• **What is being asked**
In the data that follows, how many lines include the string "dashed"? Answer with the number alone.

─── Data records

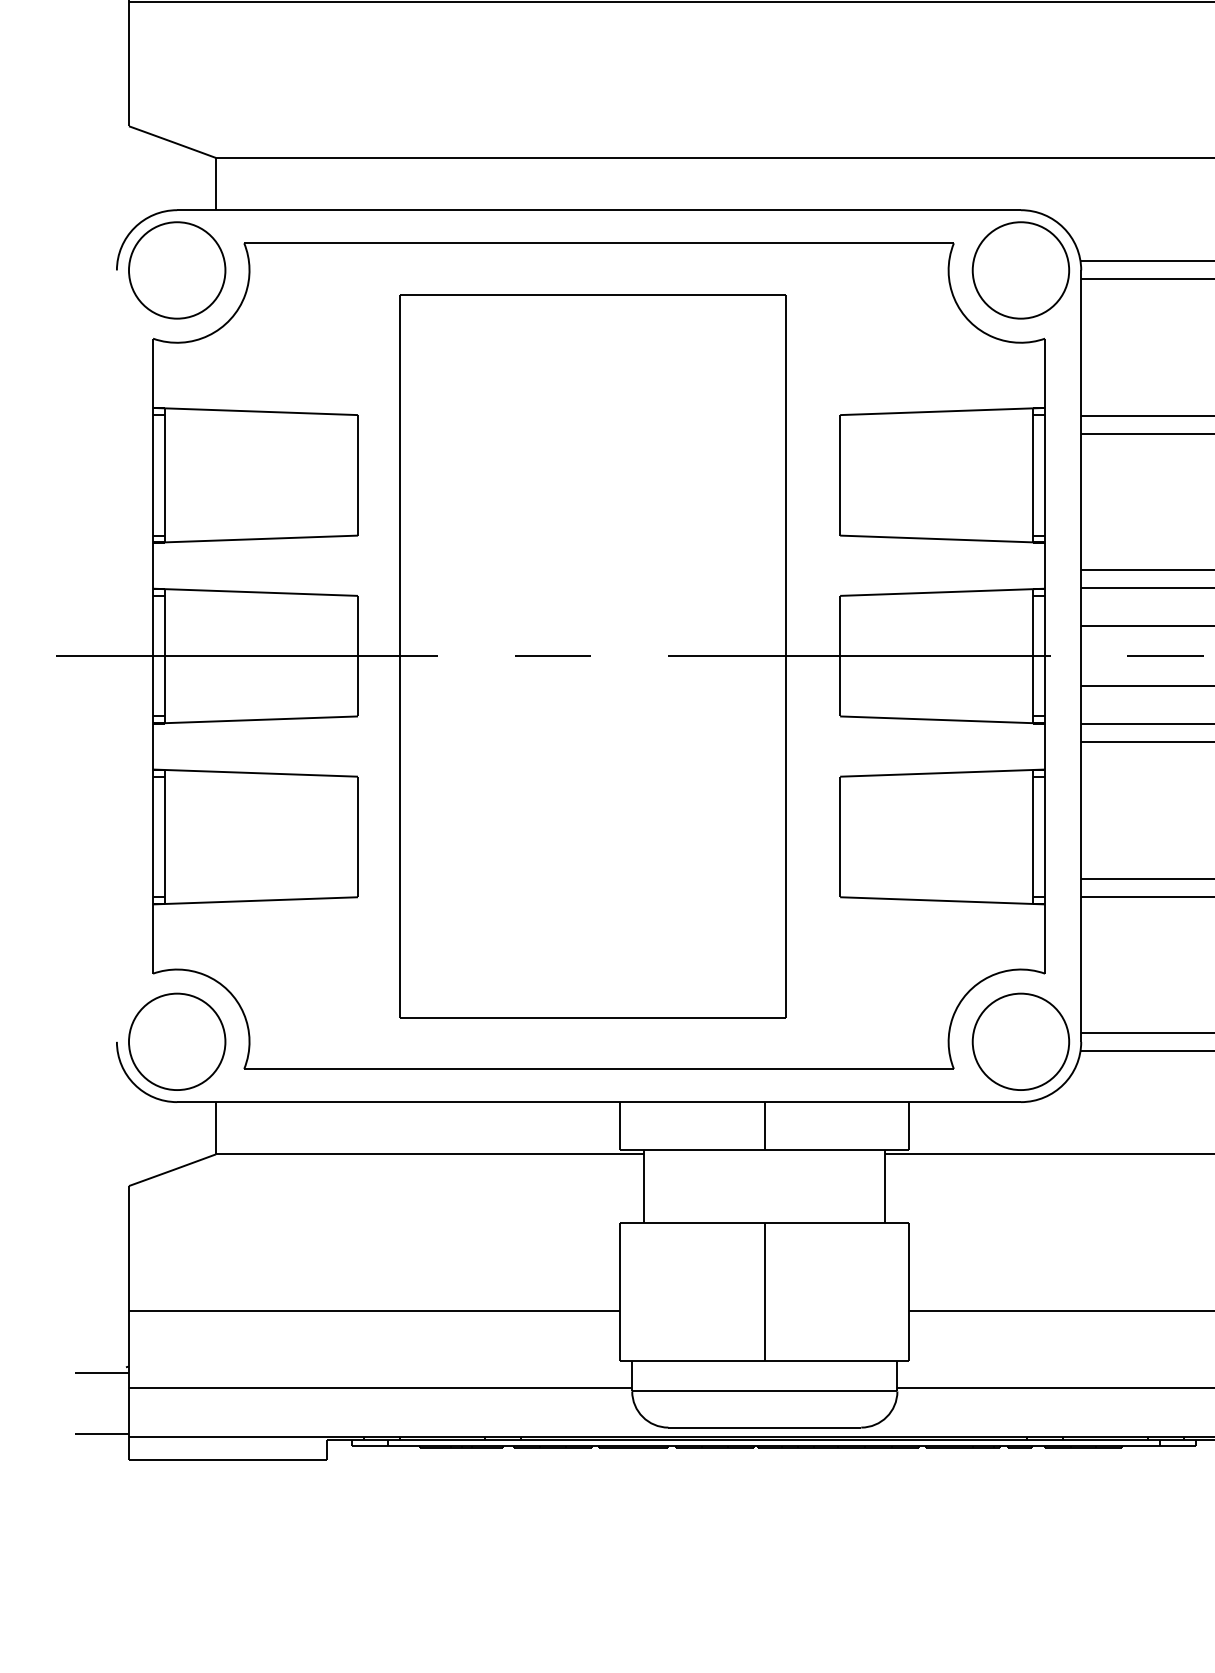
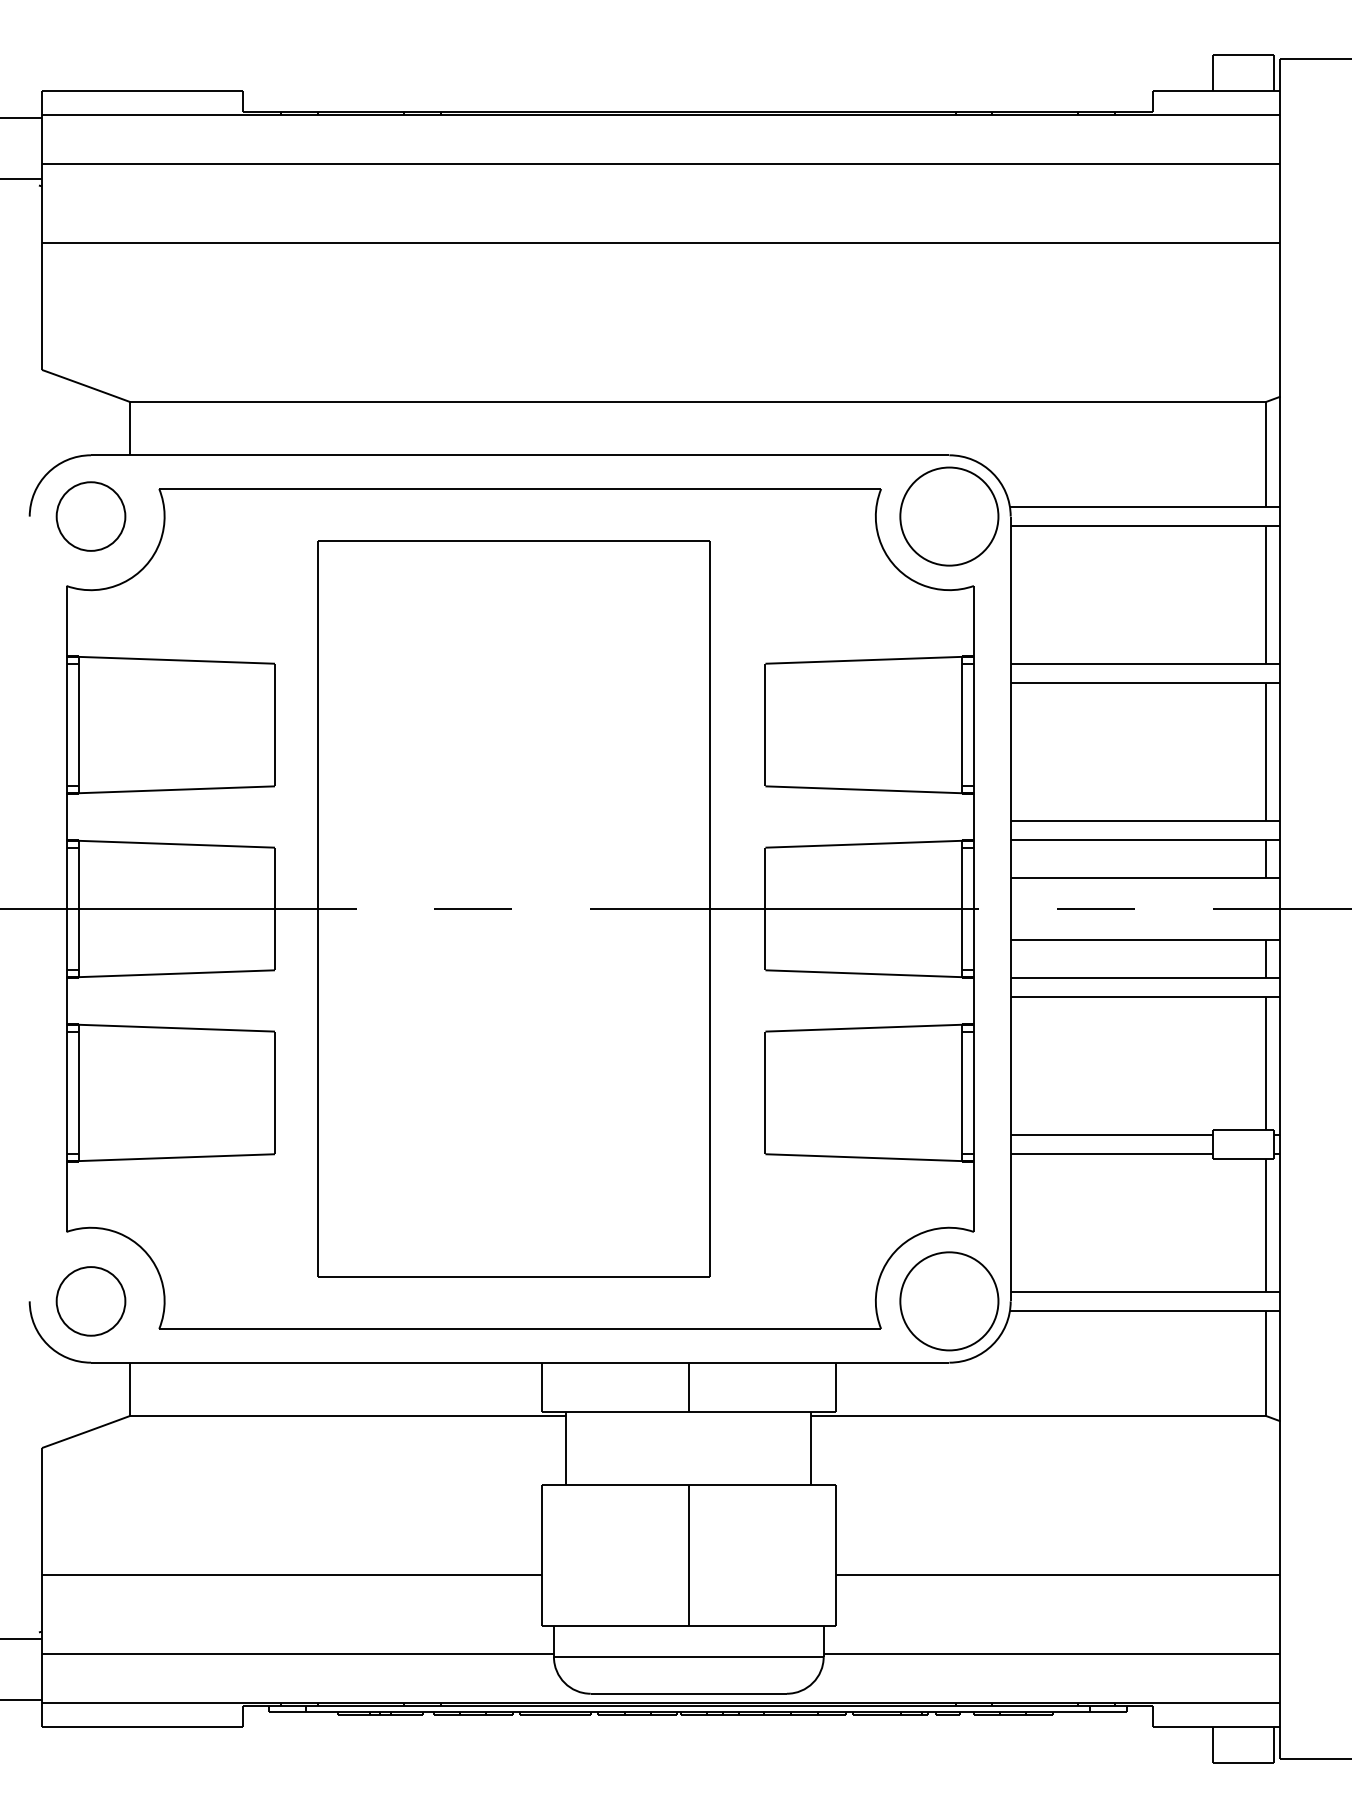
part: (176, 270) -> (90, 516), size x0.7
part: (176, 1042) -> (90, 1301), size x0.7

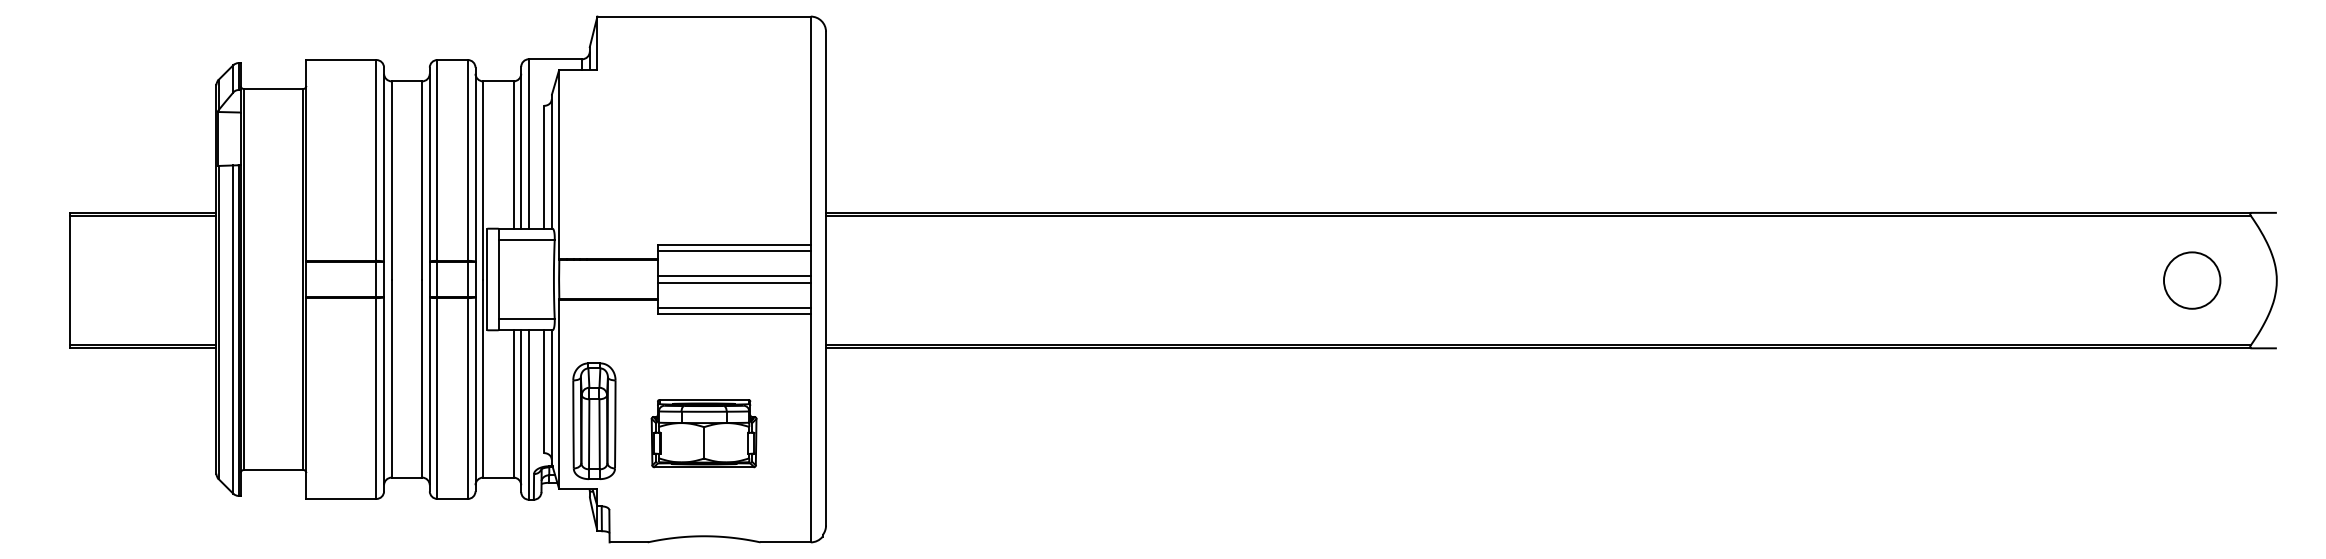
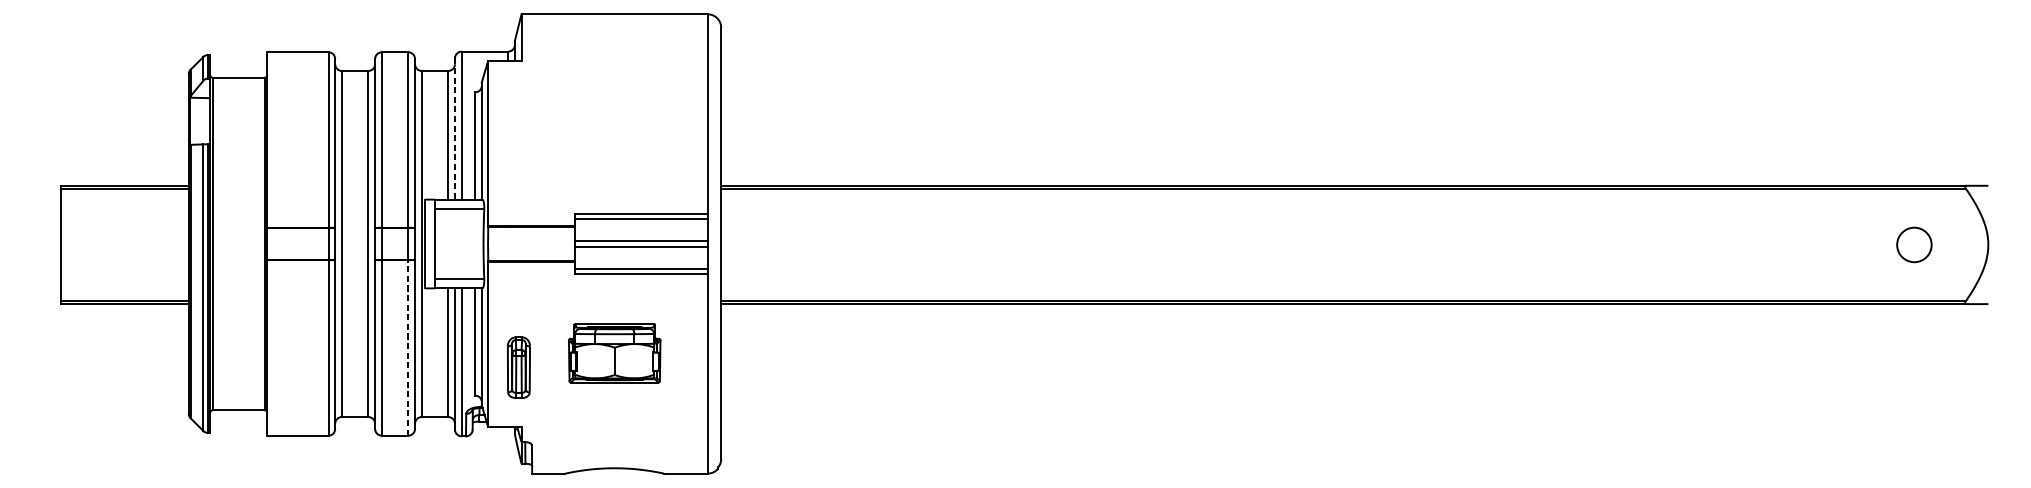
line: (521, 147) -> (455, 128), solid -> dashed
circle: (2191, 280) -> (1913, 244), size x0.7
line: (467, 398) -> (408, 347), solid -> dashed
part: (594, 420) -> (518, 367), size x0.6
part: (703, 433) -> (614, 353), moved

──────

• **Task response**
2